Start of Data excerpts

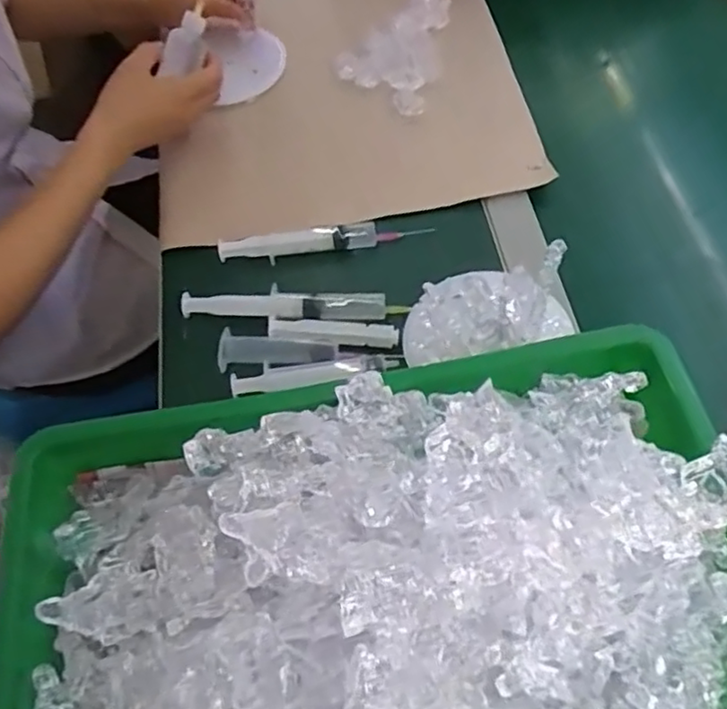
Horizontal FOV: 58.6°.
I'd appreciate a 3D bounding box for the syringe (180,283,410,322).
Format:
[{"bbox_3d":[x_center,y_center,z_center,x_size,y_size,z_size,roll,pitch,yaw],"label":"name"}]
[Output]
[{"bbox_3d":[-0.058,-0.039,0.543,0.182,0.026,0.027,2,60,6],"label":"syringe"}]

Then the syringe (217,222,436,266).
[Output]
[{"bbox_3d":[-0.037,-0.103,0.579,0.183,0.031,0.020,-11,59,-2],"label":"syringe"}]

End of Data excerpts

*Description of the task*. Restate the records word for word, omitting images.

*Exercise output*.
Horizontal FOV: 58.6°.
I'd appreciate a 3D bounding box for the syringe (180,283,410,322).
Format:
[{"bbox_3d":[x_center,y_center,z_center,x_size,y_size,z_size,roll,pitch,yaw],"label":"name"}]
[Output]
[{"bbox_3d":[-0.058,-0.039,0.543,0.182,0.026,0.027,2,60,6],"label":"syringe"}]

Then the syringe (217,222,436,266).
[Output]
[{"bbox_3d":[-0.037,-0.103,0.579,0.183,0.031,0.020,-11,59,-2],"label":"syringe"}]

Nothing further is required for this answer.